[Reading text]

Cuttack, July 9: The municipal corporation will remove all small billboards and hoardings that create inconvenience for the smooth flow of traffic and add to visual pollution.
The hoardings to be removed measure around 10ftX10ft.
"The exercise will be undertaken as part of a decision taken by the Cuttack Municipal Corporation's standing committee for licence and appeal to regularise placement of advertisements in the city," the civic body's deputy commissioner Manoja Behera said today.
The committee took the decision on Thursday.
Earlier, the civic body had launched online system of registration for advertisers and self-declaration of advertisements to check unauthorised hoardings and billboards.
Under the new system enforced from this fiscal, hoardings and billboards undeclared by advertisers during online registration will be treated as unauthorised and removed without notice.
Official sources said 47 agencies had registered online and made self-declaration of advertisements so far. The declarations indicated that there were 1,725 hoardings and billboards, covering an area of nearly 2.56 lakh sqft.

[/Reading text]

→ About this exercise
Write out the passage of the Cuttack hoardings article that begins with the words containing "Official sources said" and ends with "2.56 lakh sqft.". The rows play no part in this work.

[Extracted data]

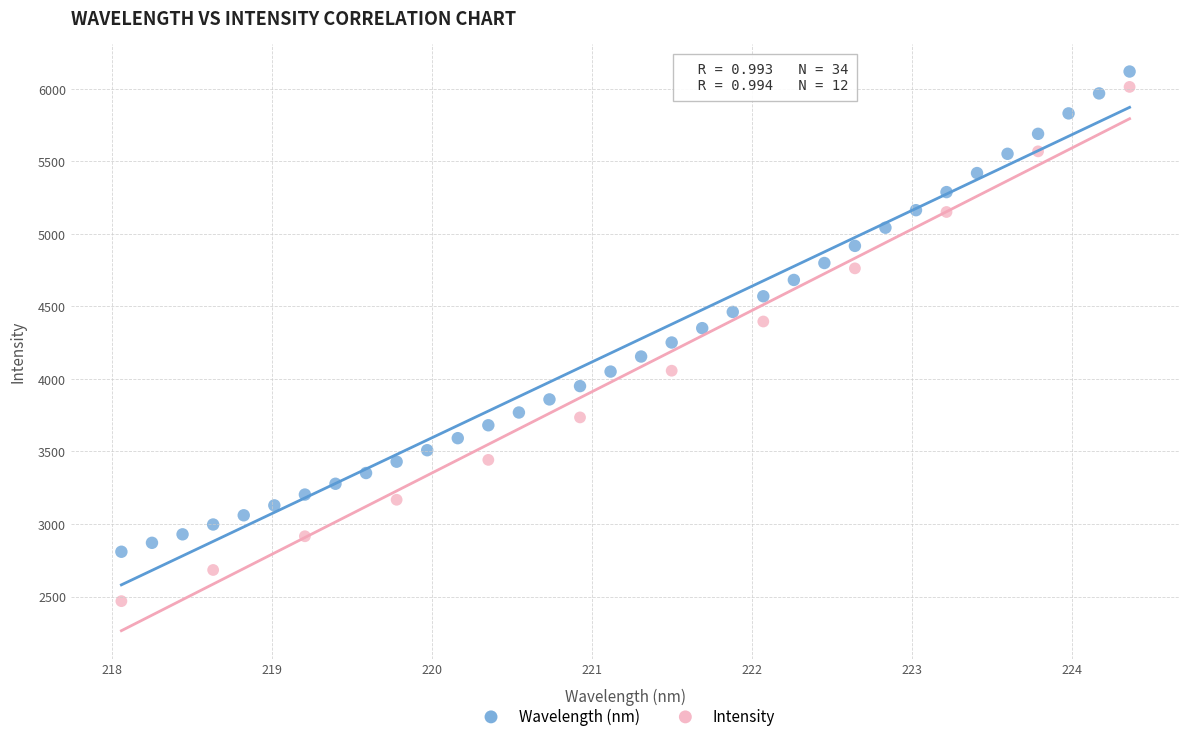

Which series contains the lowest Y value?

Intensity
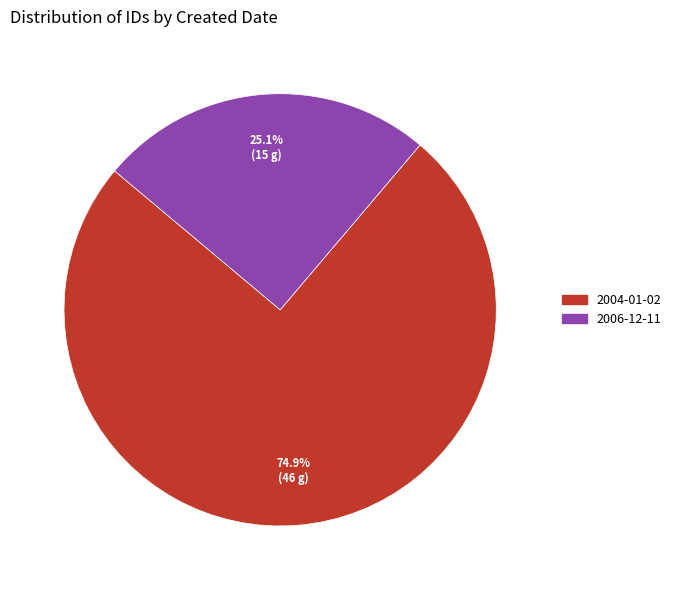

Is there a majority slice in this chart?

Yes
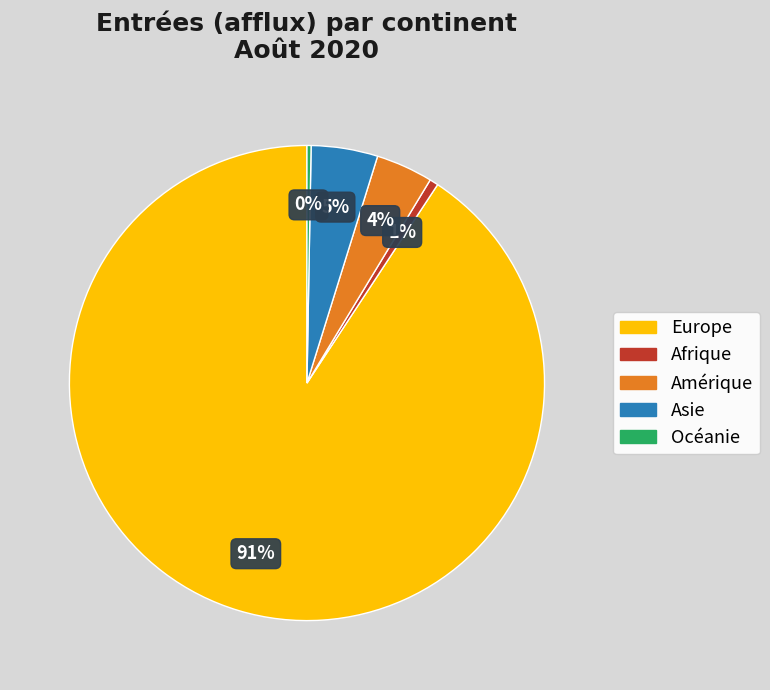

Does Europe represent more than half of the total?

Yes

[/Extracted data]

→ Solution for this problem
Official sources said 47 agencies had registered online and made self-declaration of advertisements so far. The declarations indicated that there were 1,725 hoardings and billboards, covering an area of nearly 2.56 lakh sqft.